_Problem_. Reproduce every line of the records below verbatim, leaving out the pictures.

[Begin Data entries]

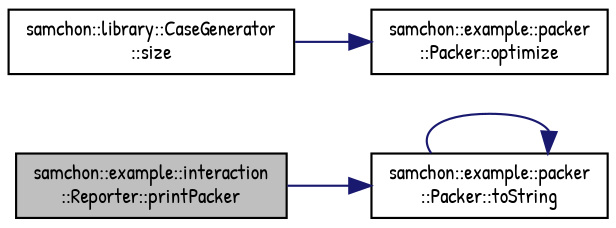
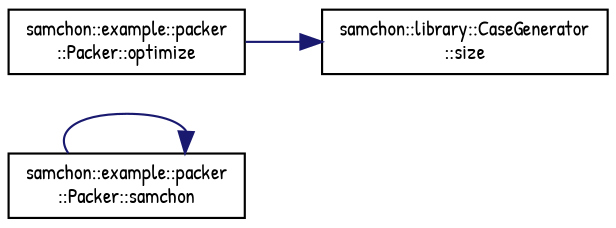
  digraph {
    fontname="Patrick Hand"
    rankdir=LR
    node [color=black fillcolor=white fontname="Patrick Hand" fontsize=10 shape=record style=filled]
    edge [color=midnightblue fontname="Patrick Hand" fontsize=10 labelfontname=Helvetica labelfontsize=10 style=solid]
-   n1 [fillcolor=grey75 fontcolor=black height=0.2 label="samchon::example::interaction\l::Reporter::printPacker" width=0.4]
-   n2 [height=0.2 label="samchon::example::packer\l::Packer::toString" width=0.4]
+   n2 [height=0.2 label="samchon::example::packer\l::Packer::samchon" width=0.4]
    n3 [height=0.2 label="samchon::example::packer\l::Packer::optimize" width=0.4]
    n4 [height=0.2 label="samchon::library::CaseGenerator\l::size" width=0.4]
-   n1 -> n2
    n2 -> n2
-   n4 -> n3
+   n3 -> n4
  }
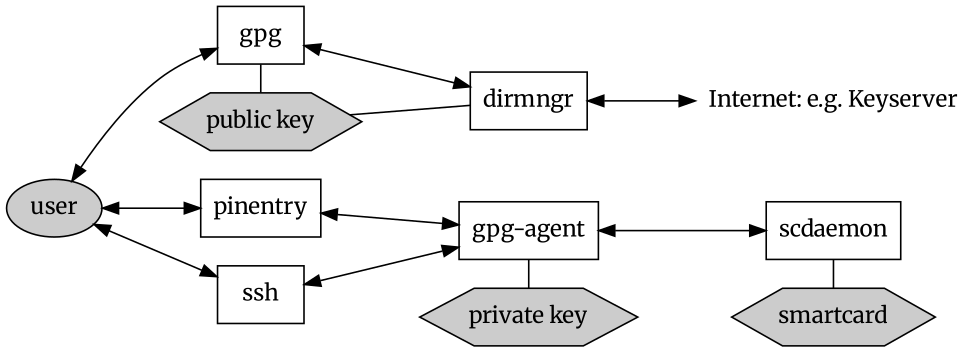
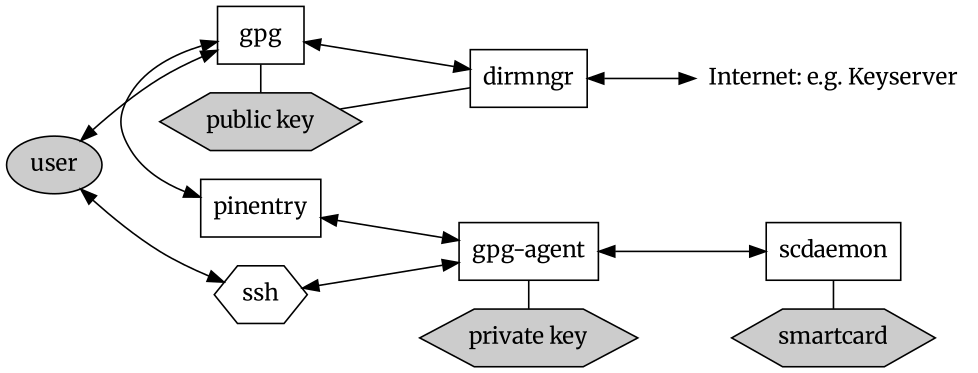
  digraph {
    fontname=Merriweather
    newrank=false
    rankdir=LR
    node [fontname=Merriweather shape=box]
    edge [fontname=Merriweather dir=both]
    n1 [fillcolor="#cccccc" label="public key" shape=hexagon style="solid,filled"]
    n2 [label=pinentry]
-   n3 [label=ssh]
+   n3 [label=ssh shape=hexagon]
    n4 [label=gpg]
    n5 [fillcolor="#cccccc" label="private key" shape=hexagon style="solid,filled"]
    n6 [label=dirmngr]
    n7 [label="gpg-agent"]
    n8 [label="Internet: e.g. Keyserver" shape=plaintext]
    n9 [fillcolor="#cccccc" label=smartcard shape=hexagon style="solid,filled"]
    n10 [label=scdaemon]
    n11 [fillcolor="#cccccc" label=user style="solid,filled" shape=""]
    subgraph sub_1 {
      rank=same
      n1
      n2
      n3
      n4
    }
    subgraph sub_2 {
      rank=same
      n5
      n6
      n7
    }
    subgraph sub_3 {
      rank=same
      n8
      n9
      n10
    }
    n1 -> n6 [arrowhead=none dir=""]
    n2 -> n7
    n3 -> n7
    n4 -> n1 [arrowhead=none dir=""]
    n4 -> n6
    n6 -> n8
    n7 -> n5 [arrowhead=none dir=""]
    n7 -> n10
    n10 -> n9 [arrowhead=none dir=""]
-   n11 -> n2
+   n4 -> n2
    n11 -> n3
    n11 -> n4
  }
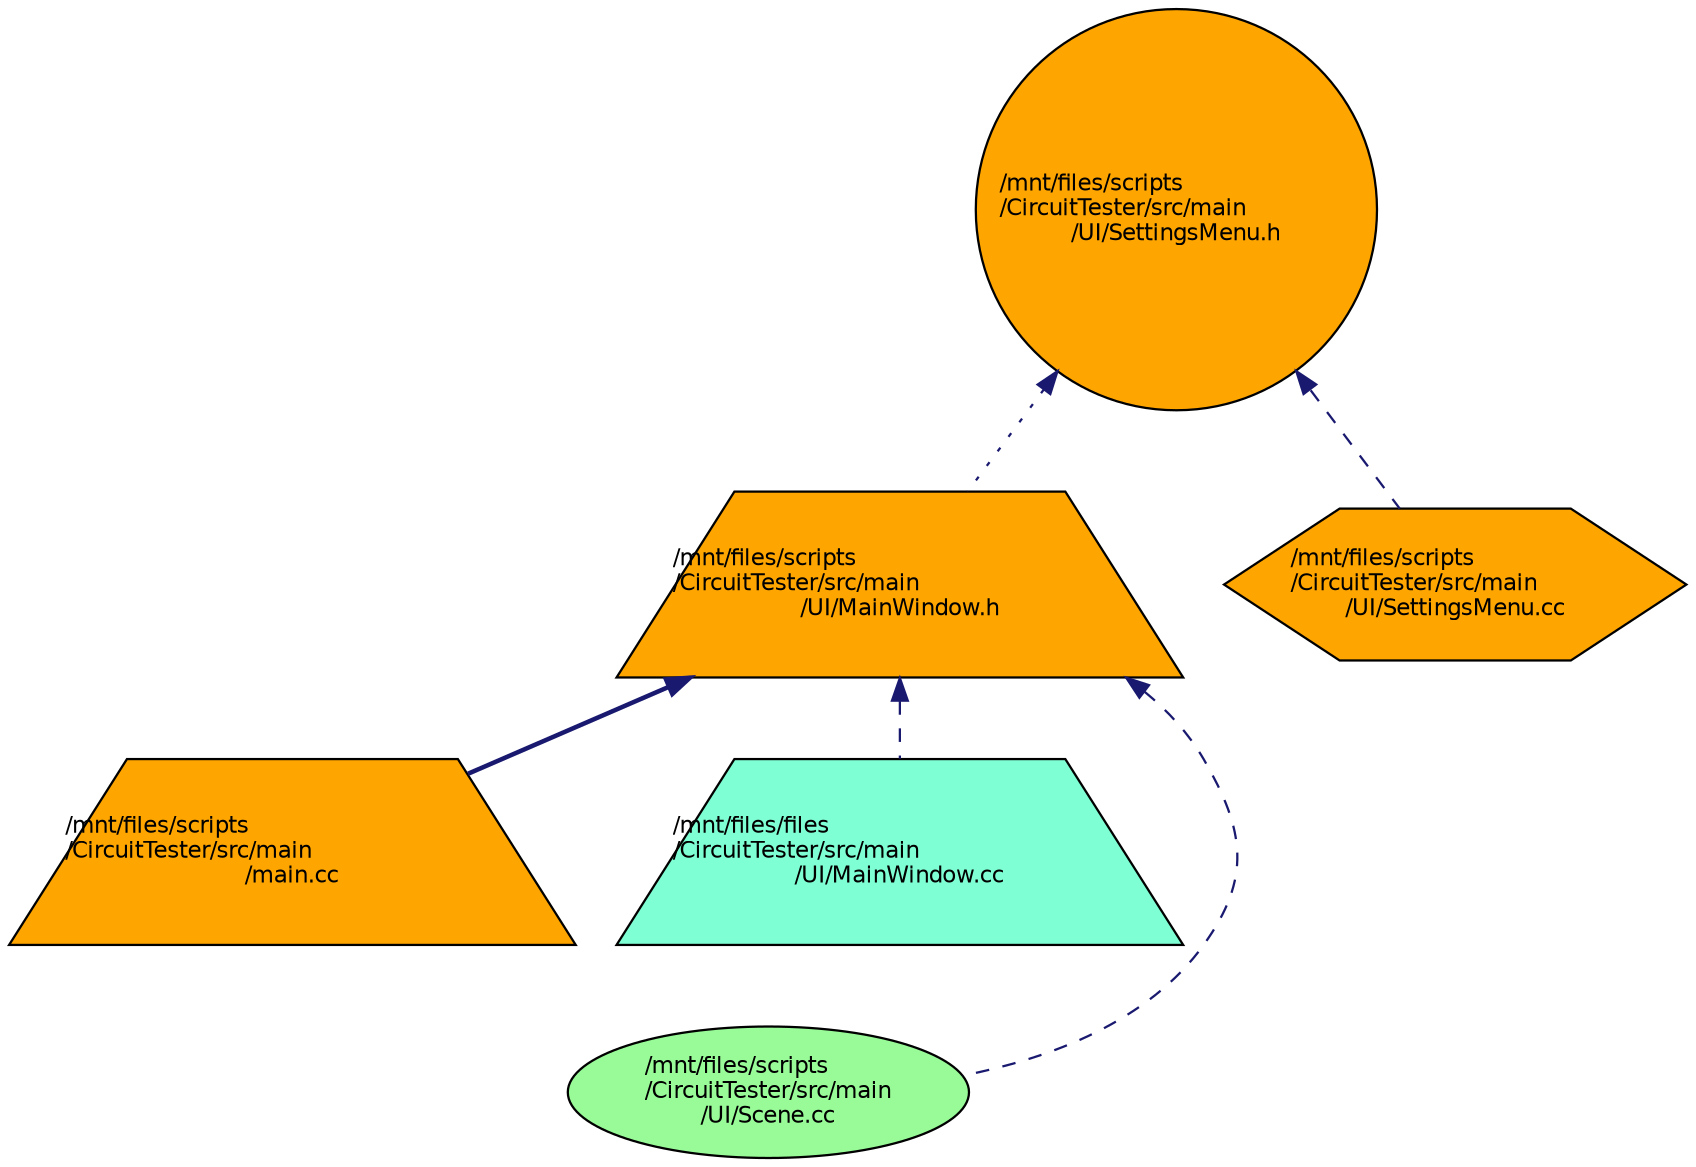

[End Data entries]

_Solution for this task_.
  digraph {
    fontname="Patrick Hand"
    rankdir=LR
    node [color=black fillcolor=white fontname="Patrick Hand" fontsize=10 shape=record style=filled]
    edge [color=midnightblue fontname="Patrick Hand" fontsize=10 labelfontname=Helvetica labelfontsize=10 style=solid]
-   n1 [fillcolor=grey75 fontcolor=black height=0.2 label="samchon::example::interaction\l::Reporter::printPacker" width=0.4]
-   n2 [height=0.2 label="samchon::example::packer\l::Packer::toString" width=0.4]
+   n2 [height=0.2 label="samchon::example::packer\l::Packer::samchon" width=0.4]
    n3 [height=0.2 label="samchon::example::packer\l::Packer::optimize" width=0.4]
    n4 [height=0.2 label="samchon::library::CaseGenerator\l::size" width=0.4]
-   n1 -> n2
    n2 -> n2
-   n4 -> n3
+   n3 -> n4
  }
  digraph {
    fontname=Merriweather
    newrank=false
    rankdir=LR
    node [fontname=Merriweather shape=box]
    edge [fontname=Merriweather dir=both]
    n1 [fillcolor="#cccccc" label="public key" shape=hexagon style="solid,filled"]
    n2 [label=pinentry]
-   n3 [label=ssh]
+   n3 [label=ssh shape=hexagon]
    n4 [label=gpg]
    n5 [fillcolor="#cccccc" label="private key" shape=hexagon style="solid,filled"]
    n6 [label=dirmngr]
    n7 [label="gpg-agent"]
    n8 [label="Internet: e.g. Keyserver" shape=plaintext]
    n9 [fillcolor="#cccccc" label=smartcard shape=hexagon style="solid,filled"]
    n10 [label=scdaemon]
    n11 [fillcolor="#cccccc" label=user style="solid,filled" shape=""]
    subgraph sub_1 {
      rank=same
      n1
      n2
      n3
      n4
    }
    subgraph sub_2 {
      rank=same
      n5
      n6
      n7
    }
    subgraph sub_3 {
      rank=same
      n8
      n9
      n10
    }
    n1 -> n6 [arrowhead=none dir=""]
    n2 -> n7
    n3 -> n7
    n4 -> n1 [arrowhead=none dir=""]
    n4 -> n6
    n6 -> n8
    n7 -> n5 [arrowhead=none dir=""]
    n7 -> n10
    n10 -> n9 [arrowhead=none dir=""]
-   n11 -> n2
+   n4 -> n2
    n11 -> n3
    n11 -> n4
  }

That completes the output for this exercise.